Она снимает рубашку и джинсы, легко, даже не дотрагиваясь до пуговиц, словно выскальзывает из этой одежды. Вещи падают к ее ногам и она, переступив через них, опускается на диван. Нижнего белья на ней нет. Запрокинув голову, она непристойно раздвигает ноги. Рука ее скользит по животу, медленно приближаясь к лобку.

Прислонившись к стене спиной, я изумленно смотрю на Иру.

– Иди ко мне, – шепчет она.

Я не услышал, скорее догадался. Безропотно приблизившись к дивану, я опускаюсь на колени.

– Прости меня... – и склоняю голову к ее руке...

В этот момент меня кто-то поднял и швырнул в другой конец комнаты. Я влетел в самую глубь шкафа, спиной припечатав остаток дверцы к самой стеночке. Сжимая кулаки и матерясь сквозь зубы, я выбрался из этого полуразвалившегося гроба и бросился на Фролова. Его второй удар, который пришелся по носу, повалил меня на пол и отбил всякую охоту сопротивляться. Свернувшись калачиком, втянув голову и прикрываясь от ударов, я зажмурился. Как в детстве надеясь, что тогда стану менее заметным.

В голове не к месту вертелось:


Не поймать меня на дряни,
На прохожей паре чувств...

Окончания этого четверостишия я не помнил. Более того, я не помнил, помнил ли я его вообще.
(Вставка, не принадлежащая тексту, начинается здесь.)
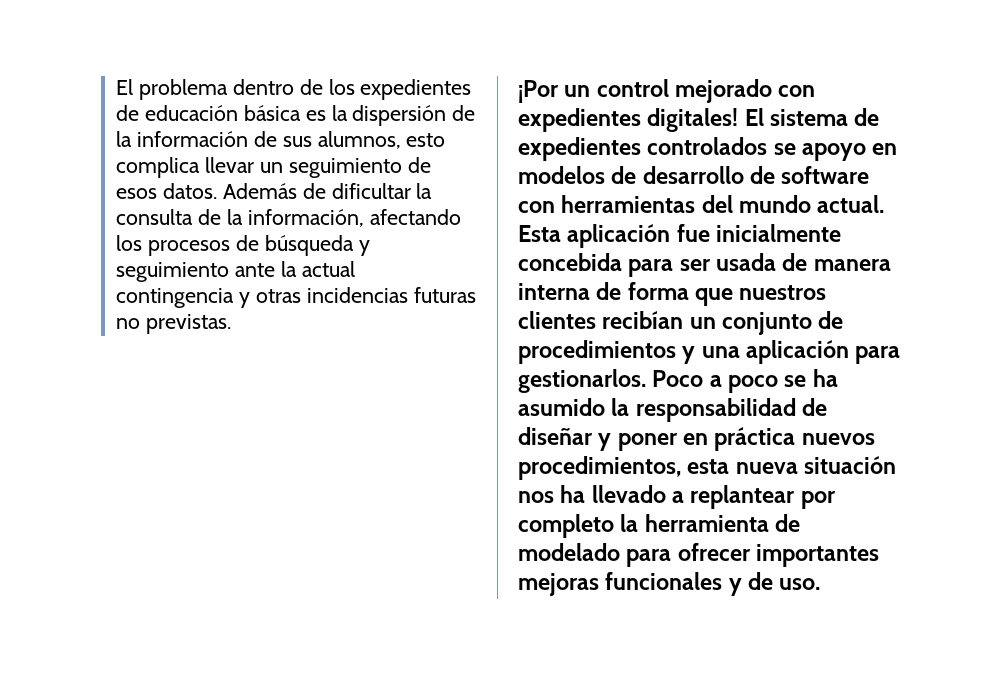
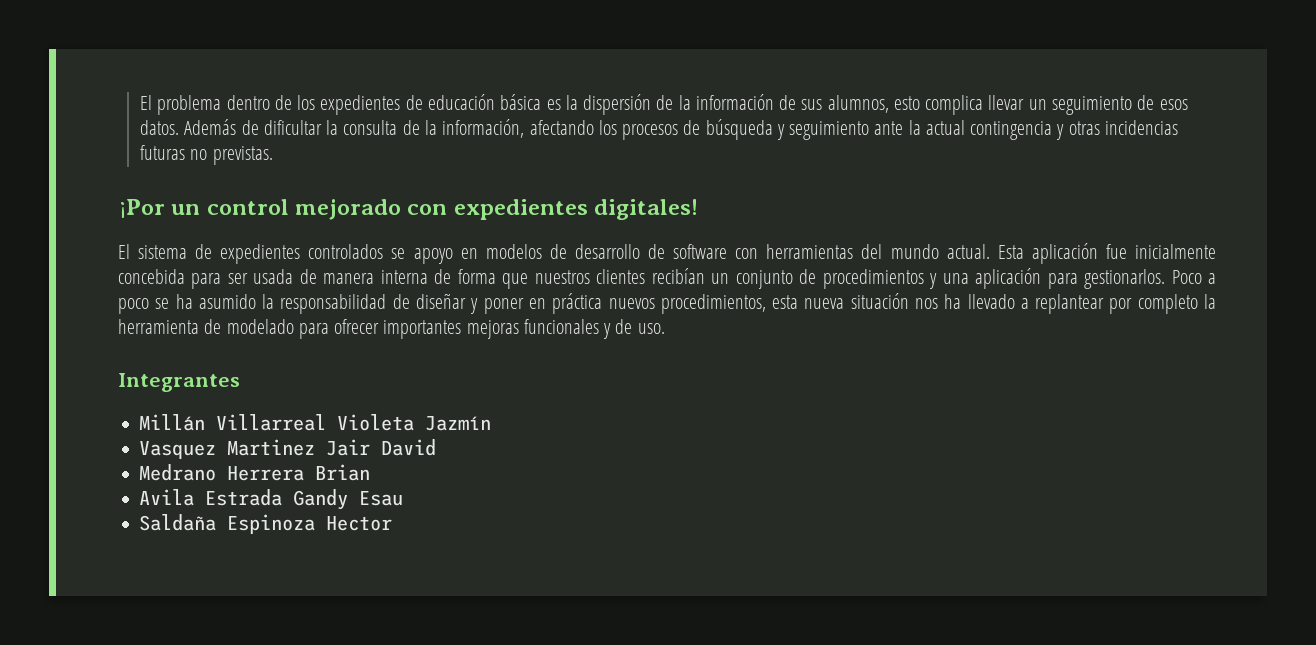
(739, 120) none -> (699, 209) //
(821, 584) none -> [118,373,240,392] [139,414,492,431] [139,439,437,459] [139,464,371,481] [139,489,404,510] [139,514,393,534] // Integrantes // Millán Villarreal Violeta Jazmín // Vasquez Martinez Jair David // Medrano Herrera Brian // Avila Estrada Gandy Esau // Saldaña Espinoza Hector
Фролов схватил меня за волосы и рывком приподнял.

– Где мой товар?

Я изобразил на лице что-то вроде сочувствия.

– Миша, разве можно волку доверять пасти овец?

– Убью! – гаркнул Фролов мне в ухо и снова швырнул куда-то вдаль.

Приземлившись и чуть не потеряв сознание, я все же нашел в себе силы ответить:

– Если убьешь, кто же отдаст тебе долг?

Он как-то вдруг успокоился, улыбнулся, грузно ступая, подошел ко мне, присел и ударил в живот чем-то блестящим и острым. Я только ахнул. А он еще раз ударил. Что-то отвратительное стало хлюпать, когда он повторял удар за ударом. Его улыбка превращалась в оскал, а от светло-голубых глаз остались только черные щелочки.

И вдруг я вспомнил. Вспомнил две недостающие строчки стихотворения:


Не поймать меня на дряни,
На прохожей паре чувств.
Я ж навек любовью ранен –
Еле-еле волочусь.

Какое блаженство, когда память, сжалившись, подбрасывает то, что казалось совершенно забытым.